[WHAT YOU NEED TO DO]
Pull out every line in the entries below that contains the string "dist".
....................
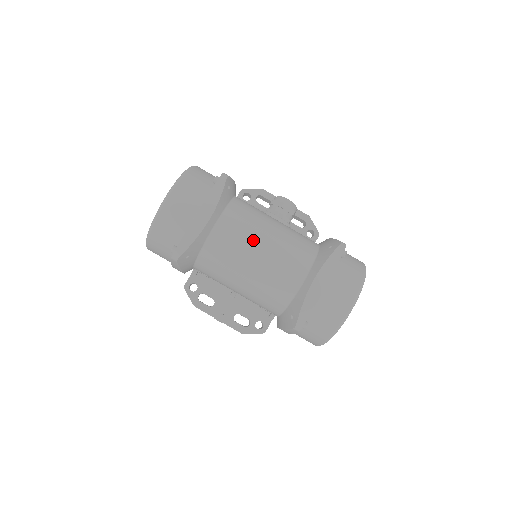
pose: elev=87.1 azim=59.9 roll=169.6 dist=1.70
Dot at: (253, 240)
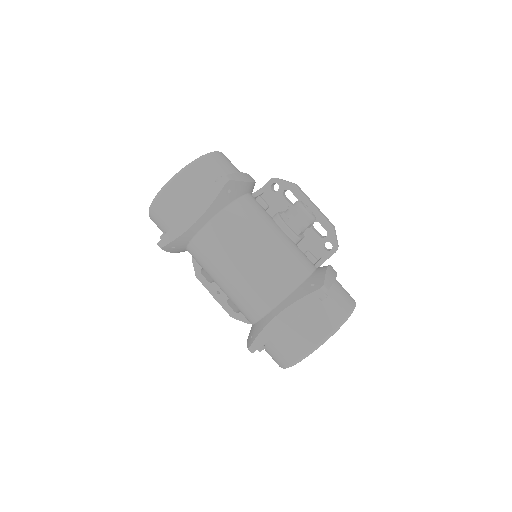
Dot at: (236, 253)
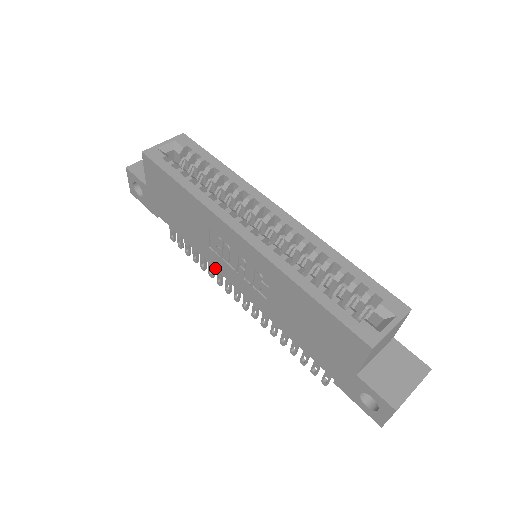
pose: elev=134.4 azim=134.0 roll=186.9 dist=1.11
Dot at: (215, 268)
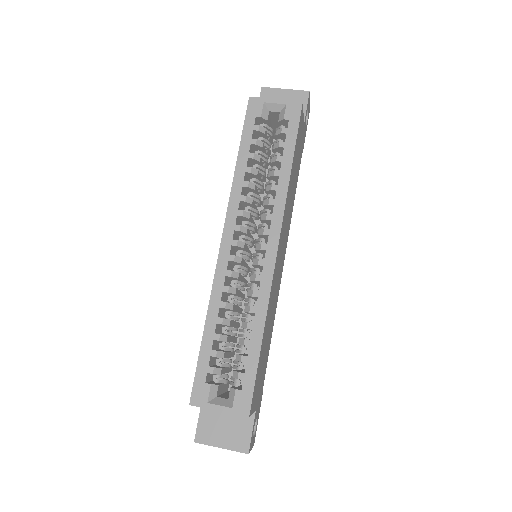
Dot at: occluded
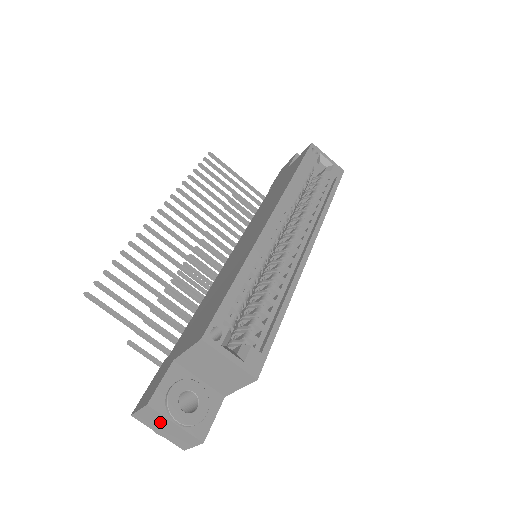
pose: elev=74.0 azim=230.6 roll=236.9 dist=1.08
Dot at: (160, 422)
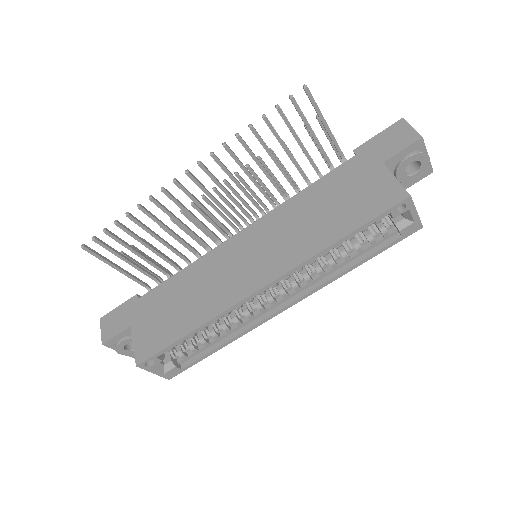
Dot at: occluded
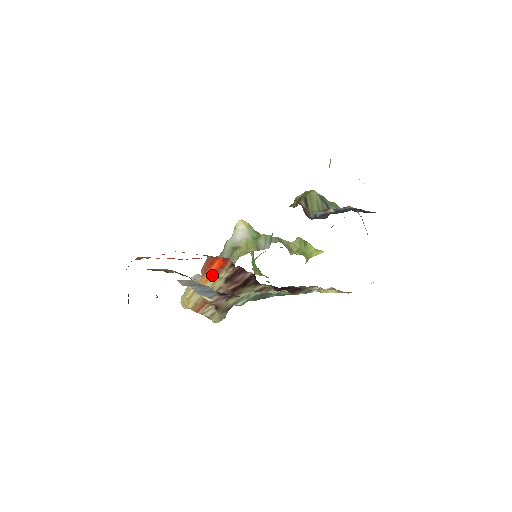
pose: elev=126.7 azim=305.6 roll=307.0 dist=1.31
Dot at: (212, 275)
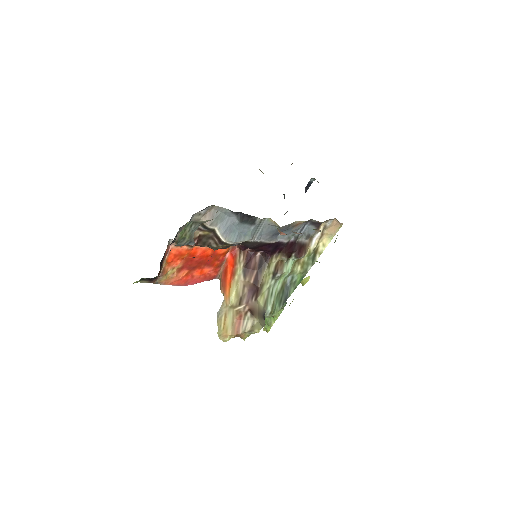
Dot at: (231, 281)
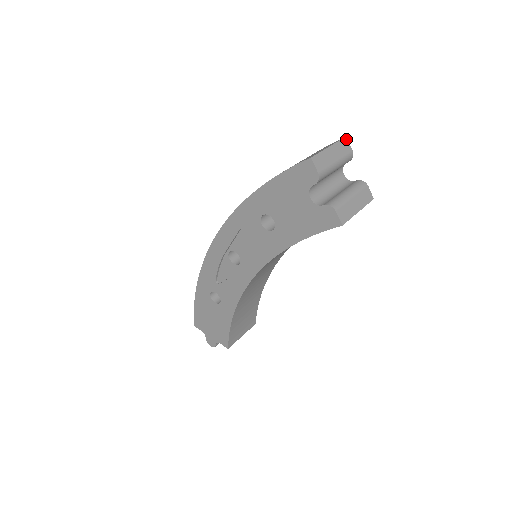
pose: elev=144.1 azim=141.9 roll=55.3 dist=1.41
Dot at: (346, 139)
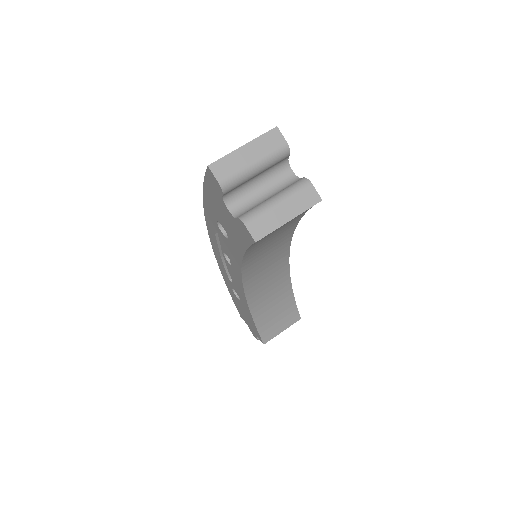
Dot at: (276, 130)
....................
[EXERCISE SOLUTION]
pose: elev=87.1 azim=59.9 roll=169.6 dist=1.70
pose: elev=134.4 azim=134.0 roll=186.9 dist=1.11
pose: elev=74.0 azim=230.6 roll=236.9 dist=1.08
pose: elev=126.7 azim=305.6 roll=307.0 dist=1.31
pose: elev=144.1 azim=141.9 roll=55.3 dist=1.41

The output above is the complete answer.